Several online advertising and media entities have entered the field to corner expected revenues of $ 150 million within three years. "This industry is going to boom. The growth rates will more than triple from the present levels," says S Ramakrishnan, chief of Intercept Consultancy.
India's online advertising revenues are slated to increase from $ 2.5 million in 1999 to $ 150 million in 2003. About five per cent of total advertising business is expected to shift to the Internet from the present 0.2 per cent.
"India's online advertisers' growth will be much steeper than in the US as IT awareness is high in India.
"The penetration of computers is also high as there is multiple access to each computer due to mushrooming growth of browsing centres.

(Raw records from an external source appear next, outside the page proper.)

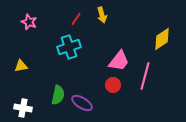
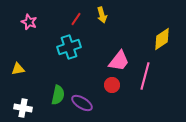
yellow triangle: moved 3 px left, 3 px down
red circle: moved 1 px left
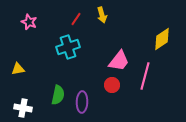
cyan cross: moved 1 px left
purple ellipse: moved 1 px up; rotated 60 degrees clockwise
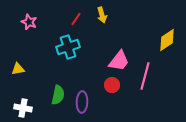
yellow diamond: moved 5 px right, 1 px down
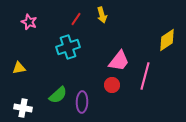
yellow triangle: moved 1 px right, 1 px up
green semicircle: rotated 36 degrees clockwise
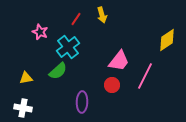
pink star: moved 11 px right, 10 px down
cyan cross: rotated 20 degrees counterclockwise
yellow triangle: moved 7 px right, 10 px down
pink line: rotated 12 degrees clockwise
green semicircle: moved 24 px up
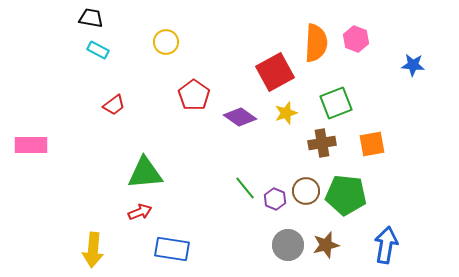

Our ads reach 22 million people around the world," he says.
Independent forecasts put worldwide online advertising spending at $ 33 billion by 2004. In the Asia Pacific region, the figure is estimated at $ 3.3 billion, or about six per cent of total advertising.
Be that as it may, the outdoor media will still gain from the mushrooming dot-coms. The outdoor advertising media in India is worth about Rs 18 billion. Explains Sen, "Even if ad-spends on the television and print media fall a bit, that money will be spent in outdoor advertising because it is cheaper and is yet able to hit the target audience. In Delhi, billboards are banned. Thus, the money is spent on kiosks and bus shelters. However, in Bombay and a few other metros outdoor advertising is catching on fast. Earlier, most of this space used to be taken up by consumer durables. However, now it is the dot-com ads that buy these spots."
Explains a senior executive at indya.com, "Outdoor advertising is cheaper than conventional media and it has good reach because the billboard always screams out."